[begin Data rows]

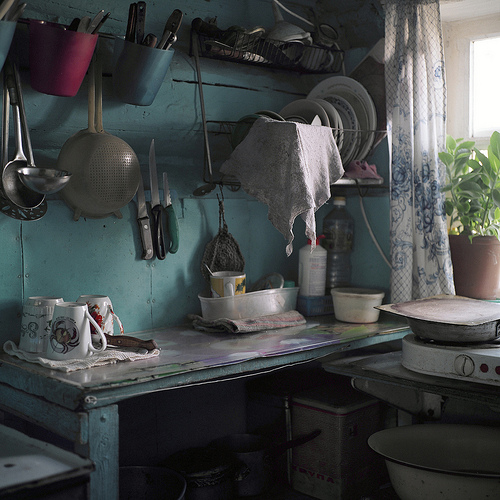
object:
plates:
[303, 71, 378, 173]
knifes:
[146, 134, 169, 263]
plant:
[437, 128, 499, 237]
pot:
[446, 232, 499, 301]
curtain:
[380, 1, 458, 309]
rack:
[207, 121, 387, 187]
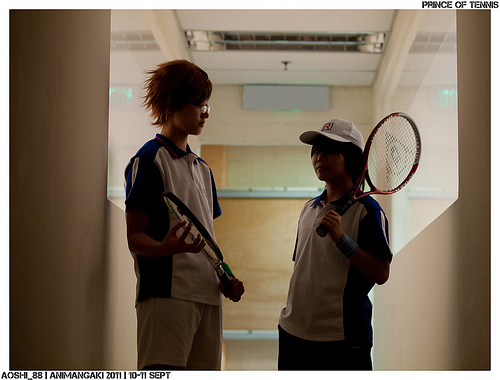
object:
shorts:
[134, 297, 222, 370]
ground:
[410, 119, 445, 165]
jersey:
[121, 133, 223, 308]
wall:
[368, 9, 488, 369]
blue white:
[277, 185, 389, 347]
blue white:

[end Data rows]

What you will do: Please render the lines above as a Markdown table with the columns "Number" and "Line," giving each line its own numbered row. Leave out blank lines and the picture lines.

Exercise response:
| Number | Line |
|---|---|
| 1 | object: |
| 2 | plates: |
| 3 | [303, 71, 378, 173] |
| 4 | knifes: |
| 5 | [146, 134, 169, 263] |
| 6 | plant: |
| 7 | [437, 128, 499, 237] |
| 8 | pot: |
| 9 | [446, 232, 499, 301] |
| 10 | curtain: |
| 11 | [380, 1, 458, 309] |
| 12 | rack: |
| 13 | [207, 121, 387, 187] |
| 14 | object: |
| 15 | shorts: |
| 16 | [134, 297, 222, 370] |
| 17 | ground: |
| 18 | [410, 119, 445, 165] |
| 19 | jersey: |
| 20 | [121, 133, 223, 308] |
| 21 | wall: |
| 22 | [368, 9, 488, 369] |
| 23 | blue white: |
| 24 | [277, 185, 389, 347] |
| 25 | blue white: |